Sep 21, 2010 09:38 GMT  ·  By
Oracle's new co-president gets to keep his generous severance package from HP
   Oracle's new co-president gets to keep his generous severance package from HP

Mark Hurd is now free to work for Oracle as a senior exec after HP has agreed to drop the lawsuit it filed against its former CEO. The issue at heart was Hurd's detailed knowledge of HP which, the company said, would be used against it at Oracle.

Oracle and HP haven't had the best of relationships lately and it's easy to see why. After a public and messy breakup, former HP CEO Mark Hurd wasted no time in joining Oracle.

The same Oracle which bought Sun earlier last year and has been increasingly interested in the hardware space, where HP dominates.

On the other hand, HP has been one of Oracle's biggest allies for two decades, bundling Oracle's database software with its servers.

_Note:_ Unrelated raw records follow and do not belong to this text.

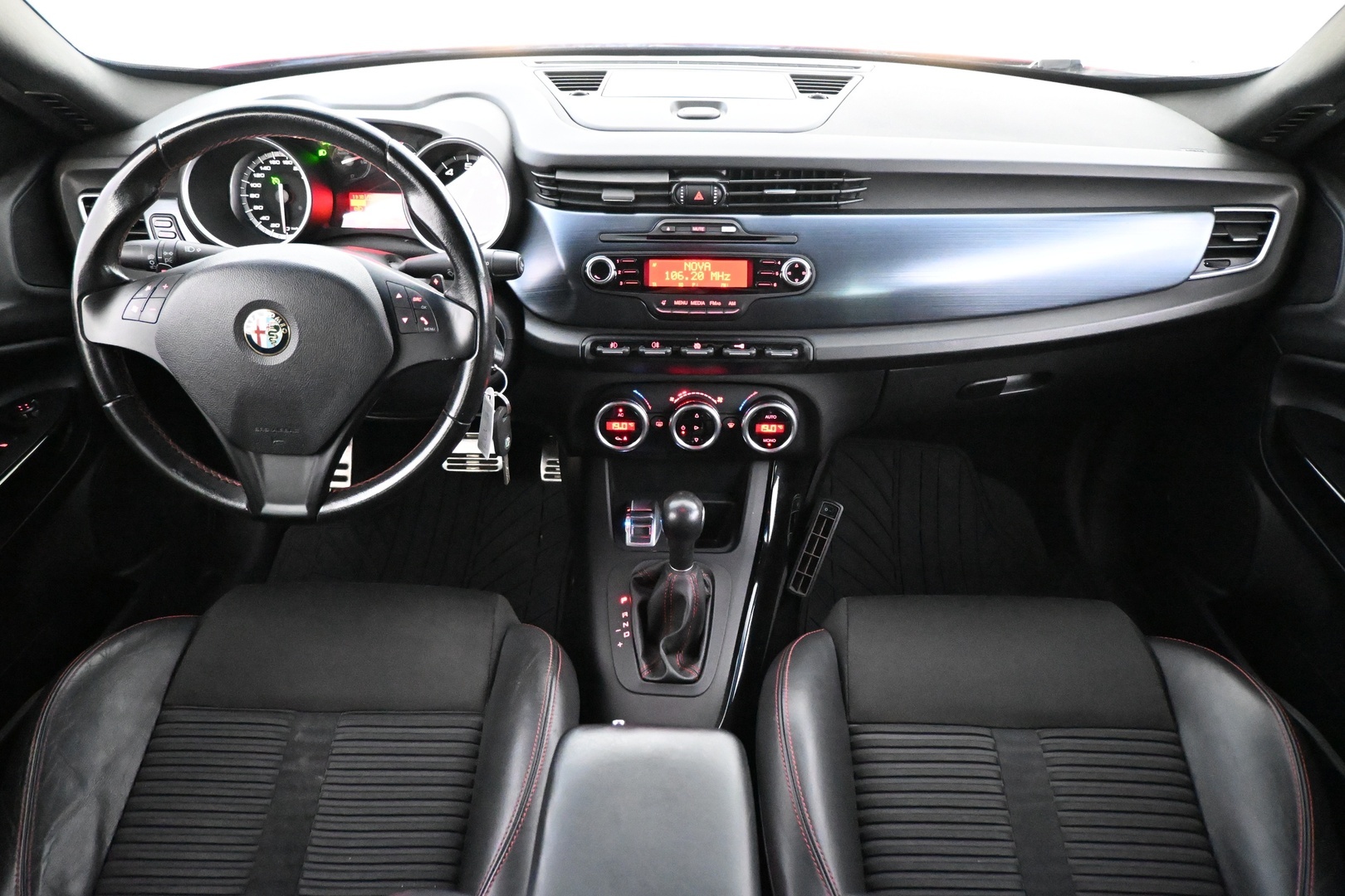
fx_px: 953
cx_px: 672
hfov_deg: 70.4
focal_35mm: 26
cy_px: 448
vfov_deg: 50.4
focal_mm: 17
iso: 12800
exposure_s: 1/30
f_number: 3.5
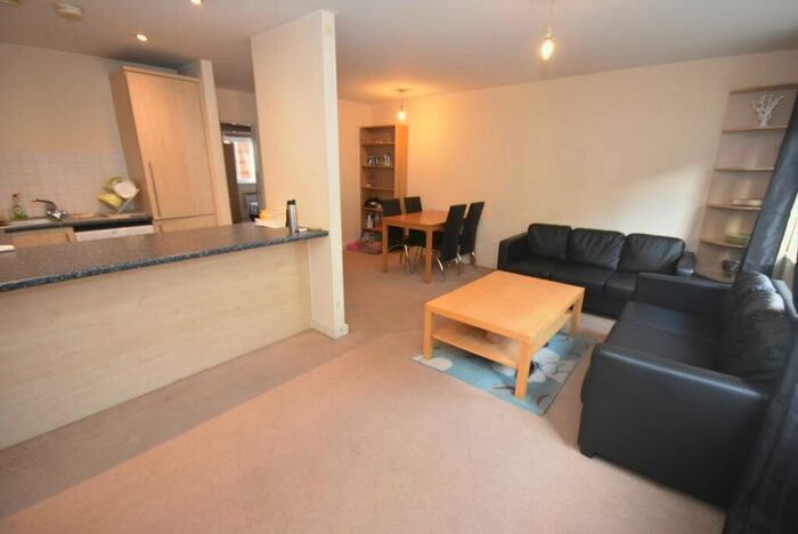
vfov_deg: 77.4
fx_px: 333
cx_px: 399
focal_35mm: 15
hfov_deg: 100.3
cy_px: 267
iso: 1100
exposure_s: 1/60
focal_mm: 10
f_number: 4
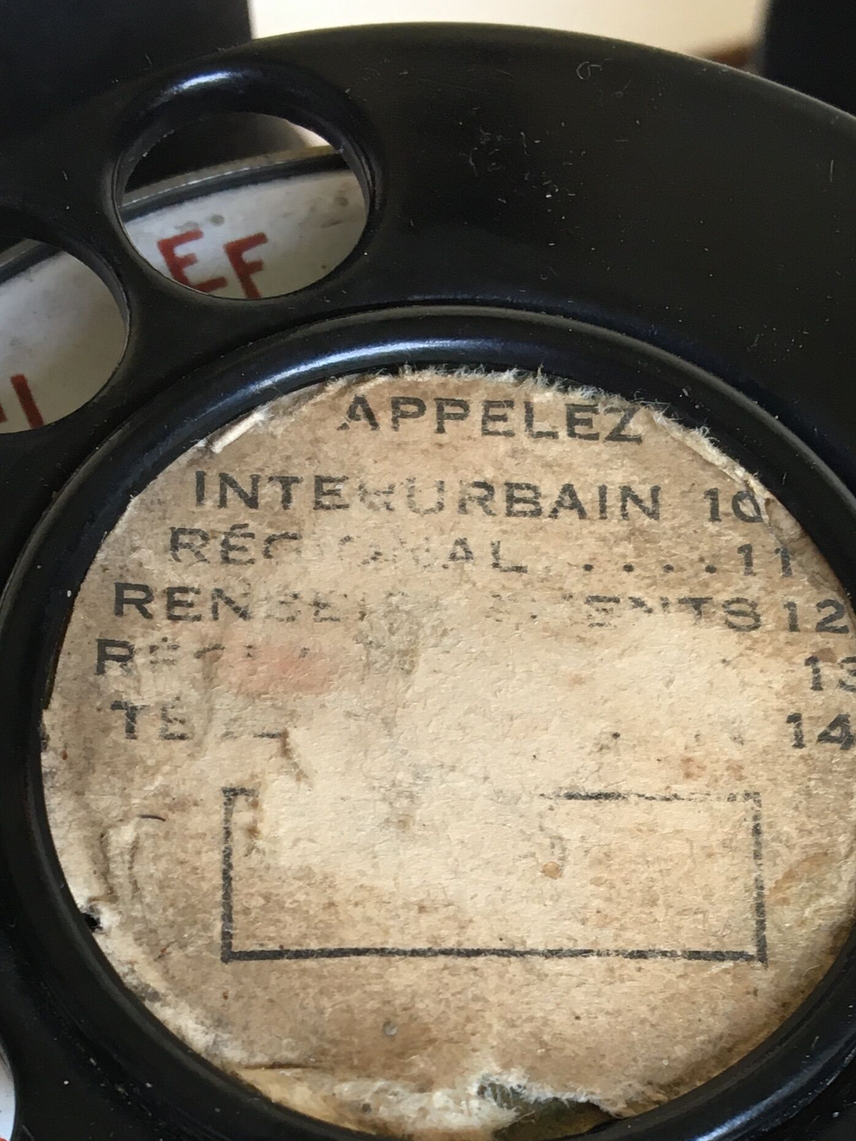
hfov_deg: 23.3
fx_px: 2077
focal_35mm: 63
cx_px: 427
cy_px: 1038
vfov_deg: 29.4
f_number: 2.2
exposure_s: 1/33
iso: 64
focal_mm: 4.15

Hurd was touted as a CEO earlier this year in a rather unceremonious way by the board. The official reason involves some expense reports shenanigans, but analysts have said that the real motivation may have been Hurd's dismal internal approval ratings.

While Hurd was able to grow HP into one of the biggest companies on the planet in a short amount of time, he did it at the expense of R&D budgets and job cuts.

The fact is, Oracle was in the better position. While neither company would do very well without each other, HP would probably have more to lose if Oracle started offering its software only thought other hardware makers, or, even worse, on its own servers.

Hurd had to give up rights on about 346,000 shares, but it looks like he got to keep all of the very generous severance packages. At today's stock price, which is well below the price Hurd left it at, the former CEO lost about $13.6 million. The $40 million compensation from HP, though, will most likely make up for it.